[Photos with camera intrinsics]
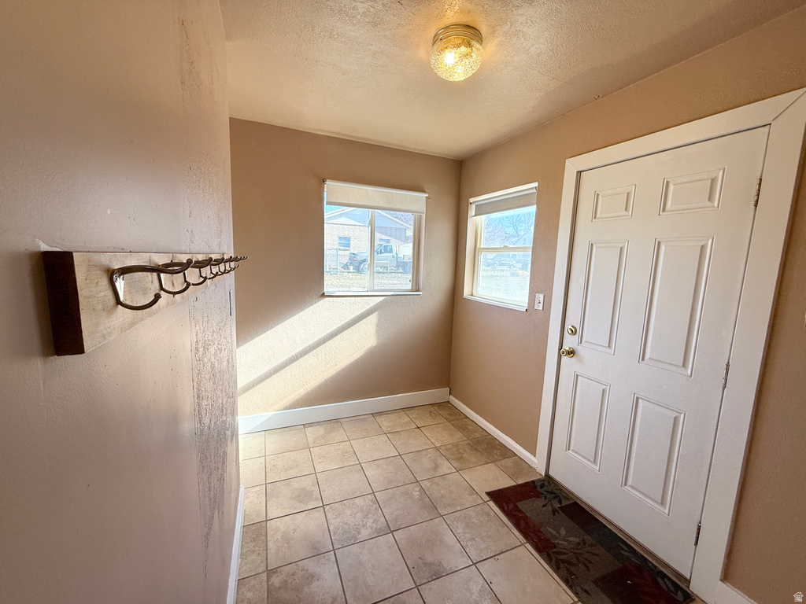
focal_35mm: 14
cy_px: 302
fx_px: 326
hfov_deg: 102.1
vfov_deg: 85.7
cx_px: 403
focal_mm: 2.22
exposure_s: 1/245
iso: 64
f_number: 2.2
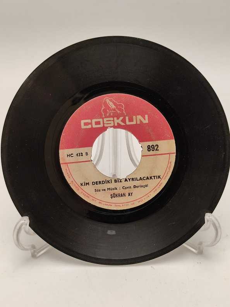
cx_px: 115
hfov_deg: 30.3
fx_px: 425
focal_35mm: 48
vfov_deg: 39.7
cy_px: 154
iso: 227
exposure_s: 1/50
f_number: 1.69
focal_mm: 6.72
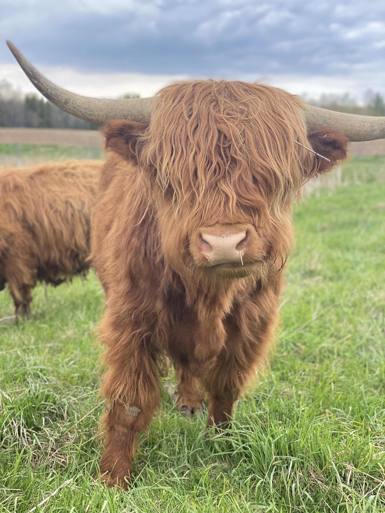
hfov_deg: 28.0
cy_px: 256
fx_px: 771
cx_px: 192
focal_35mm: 52
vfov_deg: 36.8
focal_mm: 6
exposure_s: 1/122
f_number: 2
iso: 25
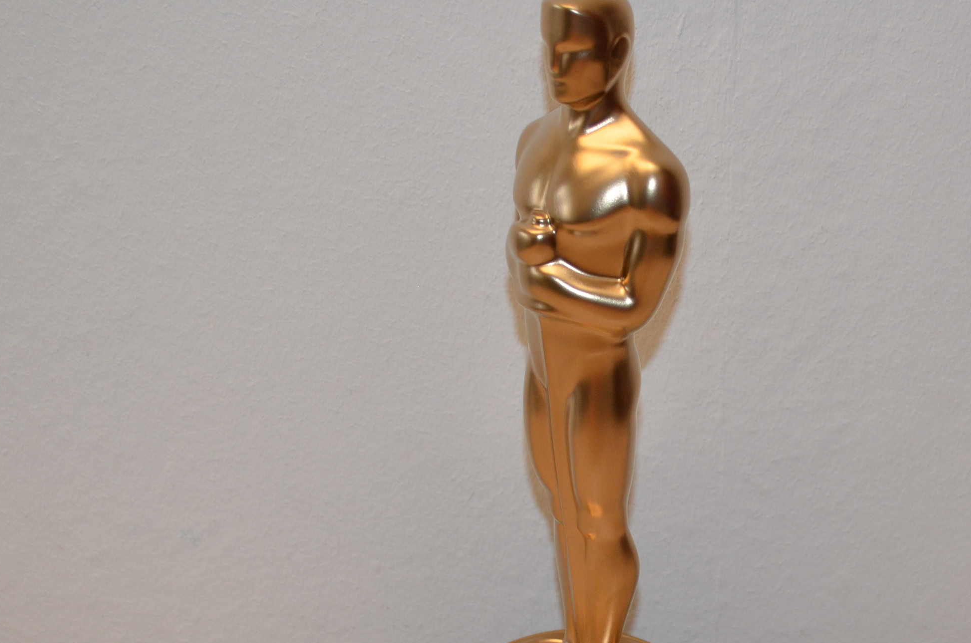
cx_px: 603
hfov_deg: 27.3
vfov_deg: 18.3
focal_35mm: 74
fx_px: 1992
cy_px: 451
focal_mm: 26
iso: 720
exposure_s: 1/60
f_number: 4.2
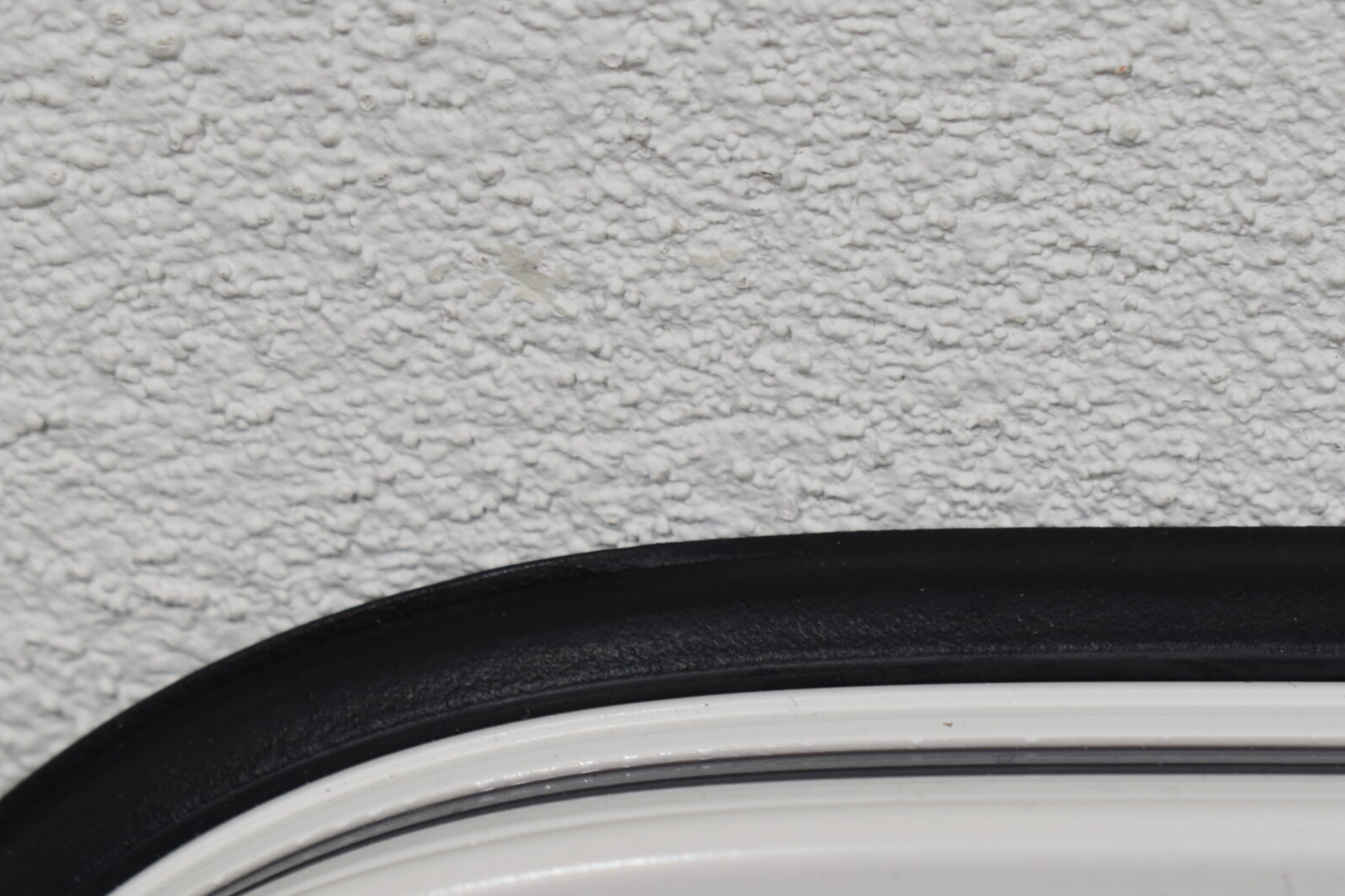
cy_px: 716
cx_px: 883
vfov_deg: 10.2
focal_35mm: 134
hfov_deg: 15.3
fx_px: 4999
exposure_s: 1/60
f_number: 7.1
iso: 400
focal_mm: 55
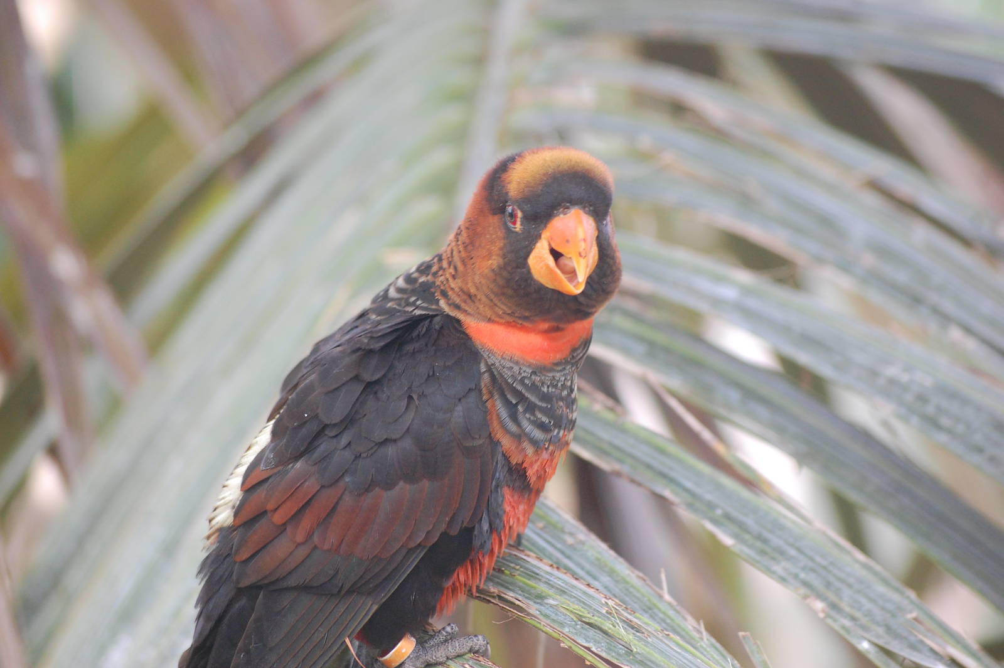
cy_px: 334
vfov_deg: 6.8
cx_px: 502
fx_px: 5643
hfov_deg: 10.2
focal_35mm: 202
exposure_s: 1/80
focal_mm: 135
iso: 800
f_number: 5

_To do:_
In the entries above, find the line containing "focal_mm: 26", then please retype it and every line after it through the last, exactly as written, omitting pictures.

_Solution for this problem:_
focal_mm: 26
iso: 720
exposure_s: 1/60
f_number: 4.2
cy_px: 716
cx_px: 883
vfov_deg: 10.2
focal_35mm: 134
hfov_deg: 15.3
fx_px: 4999
exposure_s: 1/60
f_number: 7.1
iso: 400
focal_mm: 55
cy_px: 334
vfov_deg: 6.8
cx_px: 502
fx_px: 5643
hfov_deg: 10.2
focal_35mm: 202
exposure_s: 1/80
focal_mm: 135
iso: 800
f_number: 5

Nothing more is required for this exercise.